One of the best examples can be found in Switzerland, a country with a long tradition of urban swimming. Basel, Bern, Zurich, and Geneva are all swim cities, with swimmable rivers restored to their citizens as natural public resources. For quite some time, waterways previously reserved for industry have been used as recreation areas, with many located within walking distance of residents’ homes and part of their daily routine. People often take a quick dip in the river during their lunch break or even take advantage of fast currents to swim to the office. In practical terms, the banks of these waterways are as central to the image of the modern Swiss city as its famous buildings.

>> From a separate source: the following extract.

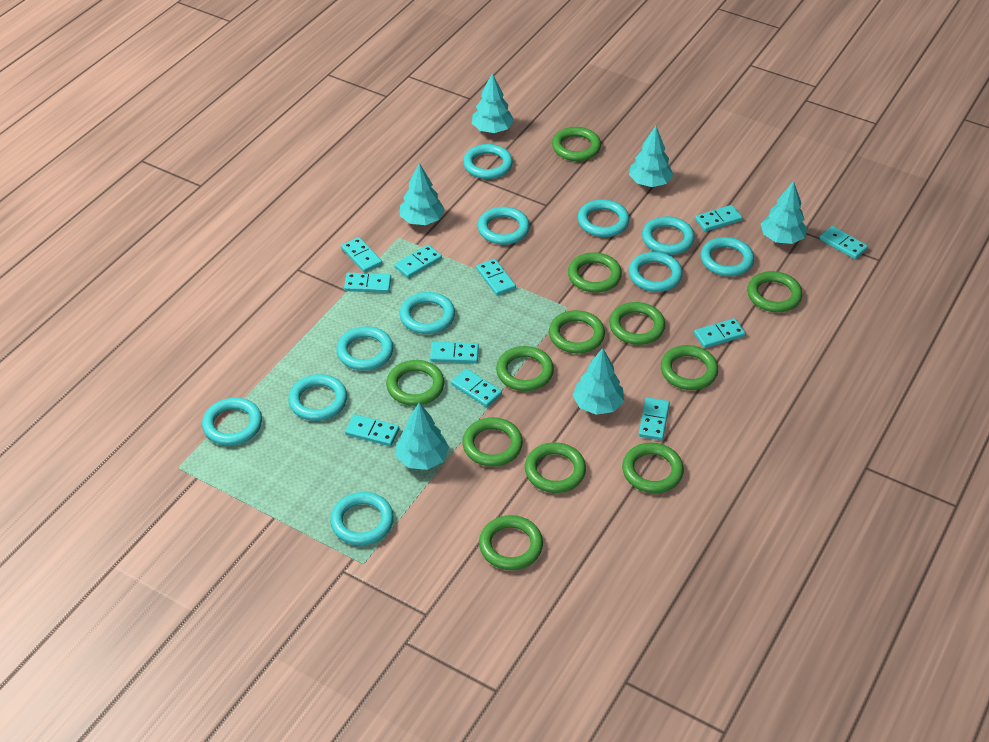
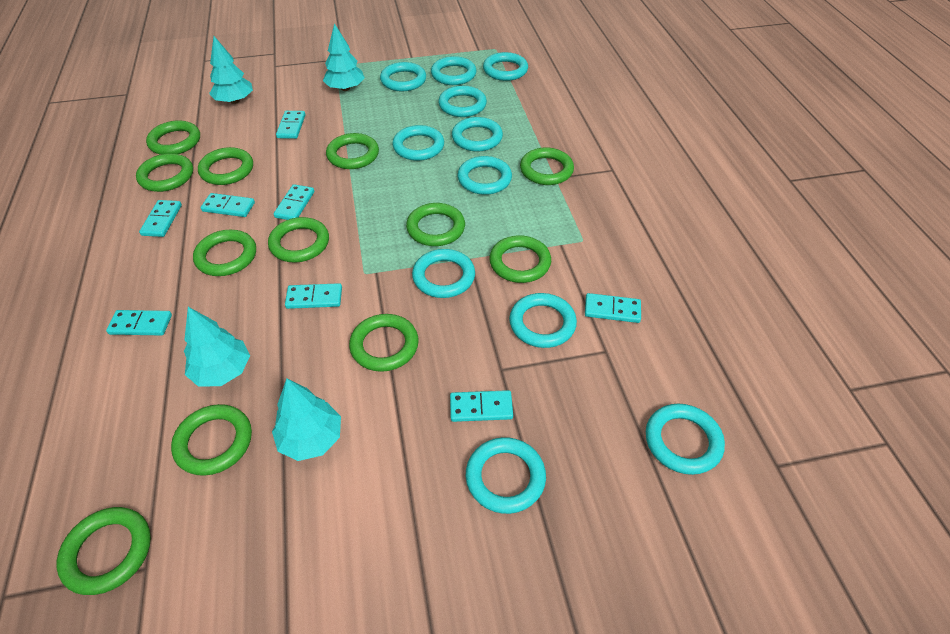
turquoise domino: [341,237,382,272] [344,273,391,293] [345,414,399,446] [395,245,442,278] [430,342,479,363] [451,368,502,407] [476,259,516,296] [639,397,670,440] [694,318,746,348] [695,205,742,232] [820,226,868,259] = 11 -> [106,310,172,335] [139,200,182,237] [201,193,255,217] [274,184,314,220] [276,111,305,139] [285,283,342,309] [450,390,513,422] [585,293,641,323] = 8
turquoise tree: [396,402,449,470] [400,163,445,225] [472,73,514,133] [573,348,624,415] [629,126,673,187] [761,181,807,244] = 6 -> [184,307,250,387] [209,36,253,104] [272,378,341,461] [323,23,365,91] = 4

Another fascinating example comes from London. Aiming to establish natural swimming baths along the Thames, the Thames Baths project has a groundswell of community support. A driving force behind the scheme is Studio Octopi, which is promoting better access and use of urban waterways right across the UK, while developing ideas for both baths and beaches along the Thames. The studio is also working with artists and community groups to reopen closed and demolished “lidos” (public outdoor swimming pools built in the 1920s and 1930s).

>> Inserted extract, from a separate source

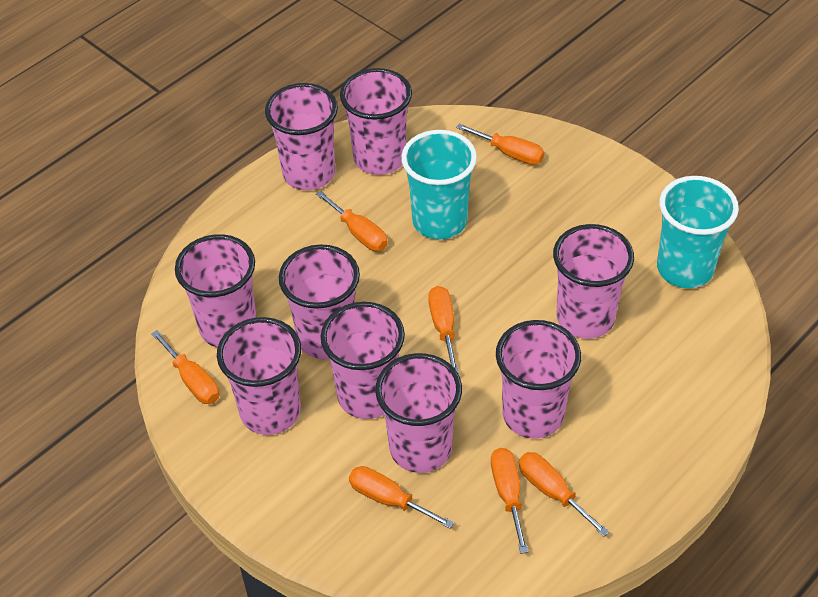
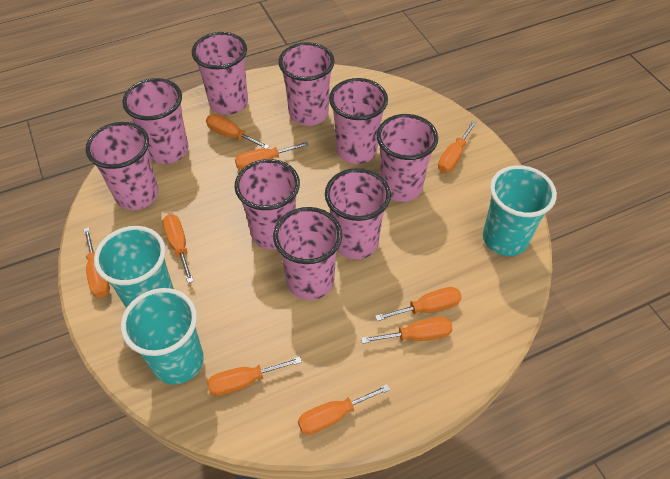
orange screwdriver: [151,330,219,404] [316,191,388,251] [349,466,454,529] [428,286,459,374] [456,124,544,165] [491,448,529,554] [519,452,609,537] = 7 -> [83,227,110,298] [163,214,194,283] [206,114,270,149] [207,357,302,396] [235,142,309,170] [298,384,390,435] [361,317,453,344] [375,287,462,321] [438,121,476,173] = 9
turquoise cup: [401,130,477,240] [657,176,739,288] = 2 -> [94,226,174,308] [121,288,204,384] [483,165,557,256] = 3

Something similar is happening in Berlin. Non-profit association Flussbad Berlin is working on an urban development project centering on the Spree River, which flows through central Berlin, to transform it into a clean waterway for use in a totally new way.

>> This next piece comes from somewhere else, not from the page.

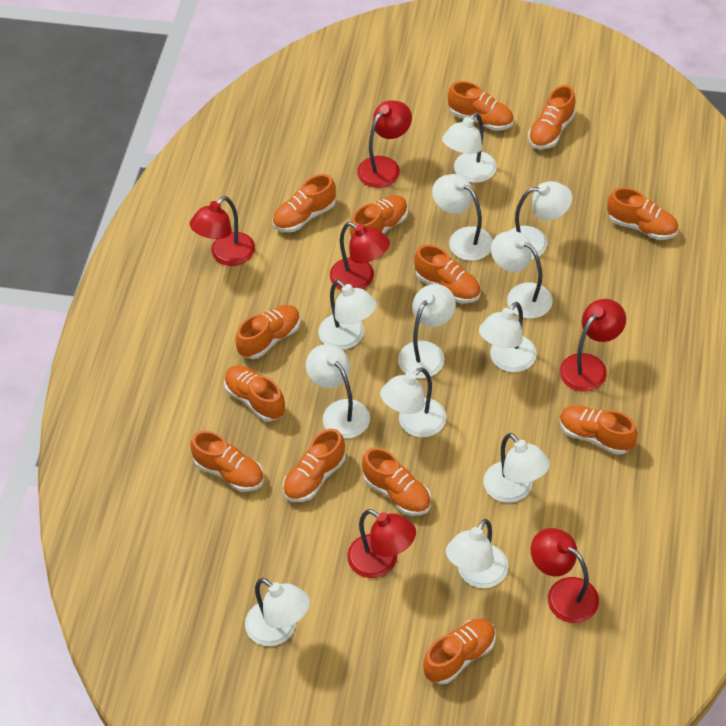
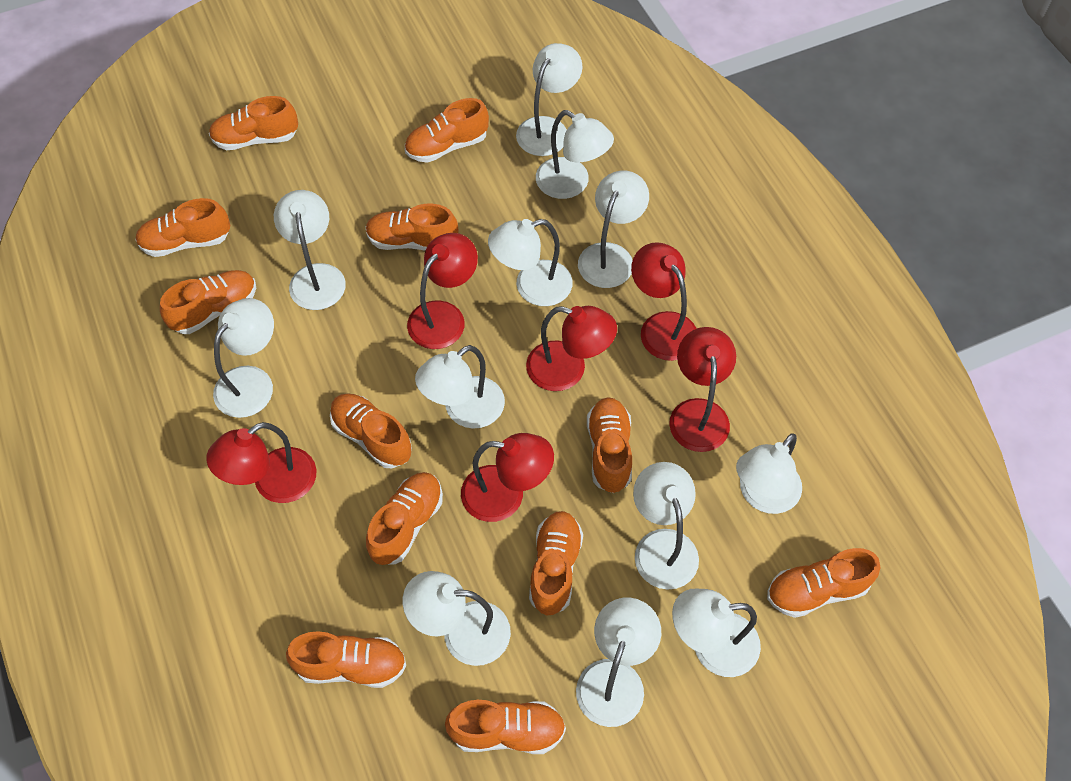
orange shoe: [190,431,264,492] [224,365,286,422] [235,305,301,359] [272,174,336,232] [283,429,346,502] [350,195,408,237] [362,447,431,516] [414,245,481,303] [423,619,496,684] [448,81,514,131] [528,85,576,149] [559,405,638,455] [607,187,678,240] = 13 -> [135,198,230,257] [160,270,256,334] [209,96,298,150] [286,631,406,688] [330,393,412,468] [366,204,458,251] [366,472,443,565] [405,98,489,163] [445,700,566,754] [529,511,583,615] [587,397,632,493] [767,548,880,618] = 12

The project features a landscaped park, abundant plant life to act as a filter, and a 2,700 foot (840 m) long natural bathing area. From the Humboldt Forum to the Bode Museum along Museum Island, a public space will be created to tempt Berliners and visitors to take a dip in the pristine water. The project also envisages filtering the water in a completely natural way, thereby transforming the Spree, near the Fischerinsel, into a clean and green landscape.
Living both on and near water is very much a part of Parisian culture, where, since the 2000s, the Paris Plage has been operating – several miles of beach along the Seine, set up to host recreational and sporting activities on sand and grass.